Diagnosis—the next frontierBMJ 2006; 333 doi: https://doi.org/10.1136/bmj.333.7565.0-f (Published 24 August 2006) Cite this as: BMJ 2006;333:0-f
- Tony Delamothe (), deputy editor
This week's bmjupdates+—immediately on the left if you're reading the print journal—looks at the causes of temperatures exceeding 41°C in children presenting to US emergency departments. Fewer than half had any sort of infection; viral infections were as common as bacterial infections; and neither white cell count nor absolute neutrophil count helped to distinguish between viral and bacterial infections.
Once the diagnoses had been made—urinary tract infections caused by Escherichia coli, lobar pneumonias by Streptococcus pneumoniae—the treatment was presumably straightforward. En route to treatment, however, the contribution of the signs (high temperature) and tests (white cell count) to the final diagnosis was anything but straightforward.
The message I take from this is that while evidence based treatment is well on the way to being sorted out, evidence based diagnosis is still in the dark ages. This week's journal suggests that things are beginning to change. In her editorial Sharon Straus states what should be a self evident truth: “When making a diagnosis in patients who are already ill we should be able to draw on evidence about the accuracy of diagnostic tests” (p 405). Yet just how far we have to go is shown by a study from Susan Mallett and colleagues of reporting and review methods used in systematic reviews of diagnostic tests for cancer (p 413). Lousy methodology means that “even these apparently evidence based studies are flawed,” comments Straus. Relief is at hand: those repositories of evidence based treatments—Clinical Evidence (published by the BMJ Publishing Group) and the Cochrane Library—are turning their attention to diagnosis.
Perhaps it was their backgrounds in ion channel biophysics and mathematics that sensitised third year residents Matt Bianchi and Brian Alexander to the sloppy way that doctors think and talk about diagnostic tests. “Quantitative reasoning is neither intuitive nor well understood,” they discovered on the wards (p 442). Yet understanding “the limitations of inherently imperfect diagnostic tests” is an important aspect of evidence based medicine, and the authors provide practical guidance.

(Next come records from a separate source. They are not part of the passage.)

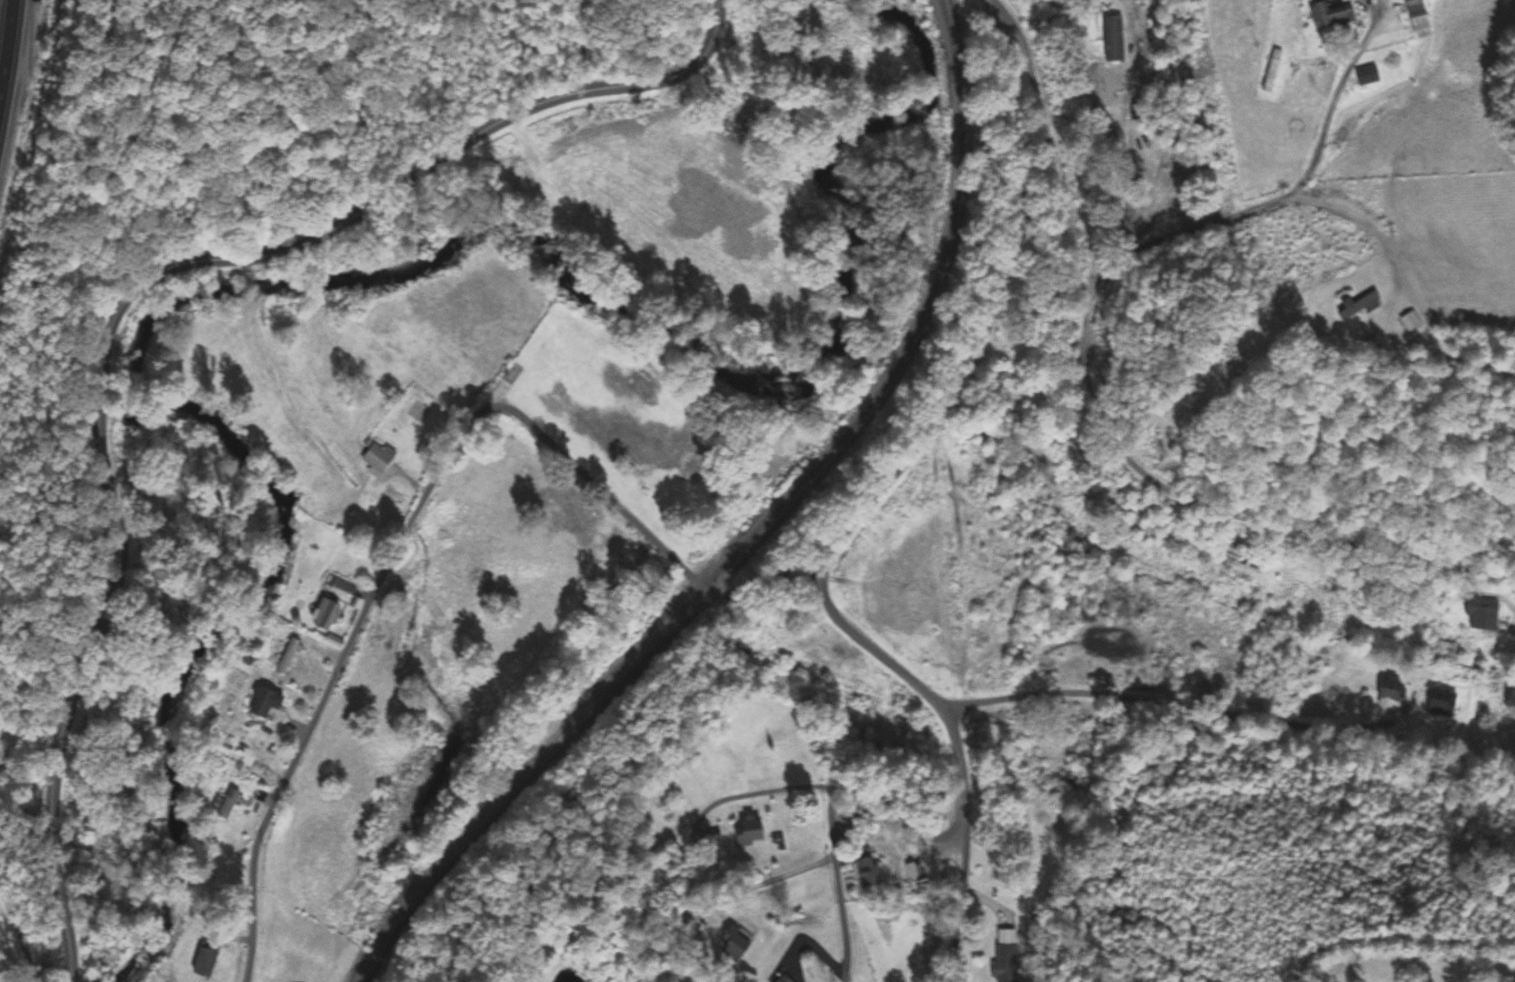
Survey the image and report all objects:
building: (1329, 14)
building: (1417, 18)
road: (7, 52)
building: (1271, 70)
building: (1366, 75)
road: (447, 150)
road: (1052, 164)
road: (1240, 212)
river: (327, 274)
building: (1358, 306)
road: (993, 318)
building: (1410, 322)
building: (377, 457)
road: (589, 481)
road: (1249, 521)
railway: (756, 532)
building: (1097, 539)
building: (1240, 567)
road: (761, 590)
road: (1510, 608)
building: (1482, 614)
building: (325, 615)
road: (93, 624)
building: (286, 657)
building: (1390, 691)
road: (328, 693)
building: (261, 703)
building: (1441, 704)
road: (1229, 720)
road: (957, 757)
road: (1514, 761)
road: (754, 793)
building: (228, 804)
road: (827, 810)
building: (748, 830)
building: (913, 870)
road: (724, 894)
building: (732, 943)
road: (807, 944)
road: (1396, 945)
road: (13, 952)
building: (204, 963)
building: (1006, 963)
building: (782, 979)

Testing can become almost an end in itself. A diagnosis that eluded batteries of diagnostic tests haunts a German general practitioner's account of her 3 year old daughter's life (p 430). Leading her list of what was important was “to be protected from specialists who propose more and more tests but cannot admit they do not know what is wrong.”

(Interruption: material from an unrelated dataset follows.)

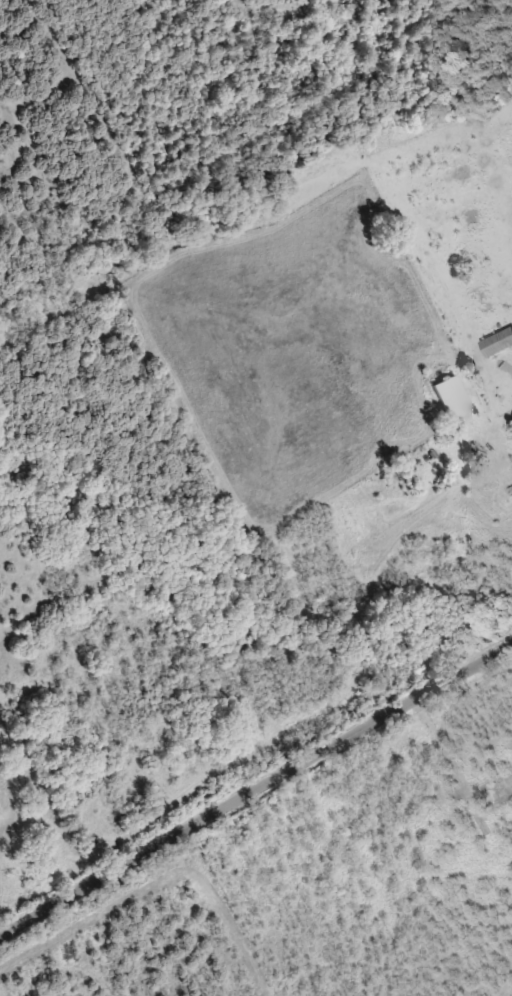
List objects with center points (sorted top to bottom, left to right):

And here's a sign that's still awaiting validation, but which might be useful if you're considering joining the crowds that dash up Mount Everest each year. If you're not ascending 100 metres in 1-1.5 hours, then go back (p 452). Slower than this, there's probably something wrong, and your chances of survival are less. The sign is obvious enough for the French consul in Kathmandu to say of a mountainside fatality, “A 14 hour climb—it is too long. All the files we get of those that die on the mountain, c'est toujours la m®me chose—they take too long to reach the summit.”